If I change the equation into a recursive relation $x_{t+1} = \sin(x_t)$, of course notions of stability are still present in this form even in discrete $t$.
My question is: is it possible that the techniques/analysis used in differential equations be used in recursive relations? Are there parallelism, similarities?
An appropriately placed Poincare section can take the system from a continuous time to a discrete time description. Now let us look at your question using a simple example which brings out the correspondence between these two descriptions. Considering a periodic solution of a differential equation (continuous time) and its counterpart in a discrete time system (given you can define an appropriate Poincare section) which is a stationary solution/fixed point.
To determine the stability of this solution in a continuous time formalism, you will need to calculate the Floquet exponents for this periodic solution. If all these exponents (excluding the vanishing longitudinal exponent) are strictly negative, then the periodic solution is stable, and unstable in case of positive exponents.
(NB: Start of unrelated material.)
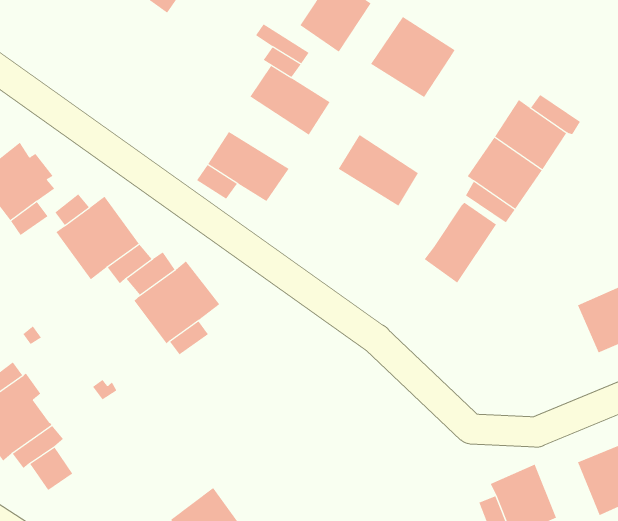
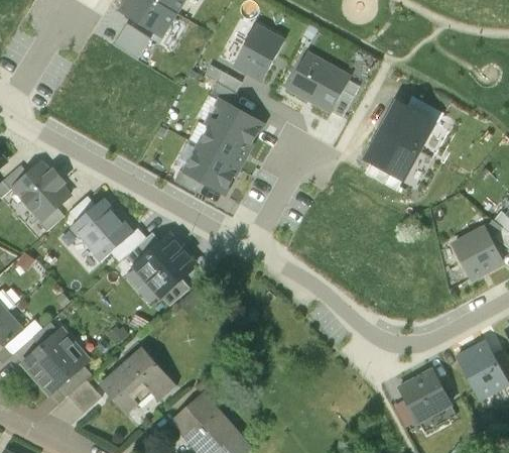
building: none -> [329,76,360,114]
building: [338,134,419,207] -> [189,116,248,165]
building: [424,202,497,283] -> none
building: none -> [101,346,175,415]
Correspondingly for the discrete time system, say given by $x_{n+1}=f(x_n)$, one iteration stationary solutions (which correspond to a periodic solution of the differential equation from which the map was derived) are given by solving the equation $x_{n+1}=x_n \implies x^*=f(x^*)$ where $x^*$ is the stationary solution. The stability of $x^*$ is determined by the derivative on the RHS of the discrete time system at $x^*$, i.e. $f'(x^*)$ (where $f'=df/dx$), and $x^*$ is stable if $|f'(x^*)|<1$ and unstable if $|f'(x^*)|>1$.
Therefore, you can use either of these descriptions to determine the stability of periodic solutions. Although this answer is quite crude but I hope it brings out the parallelism more clearly for you.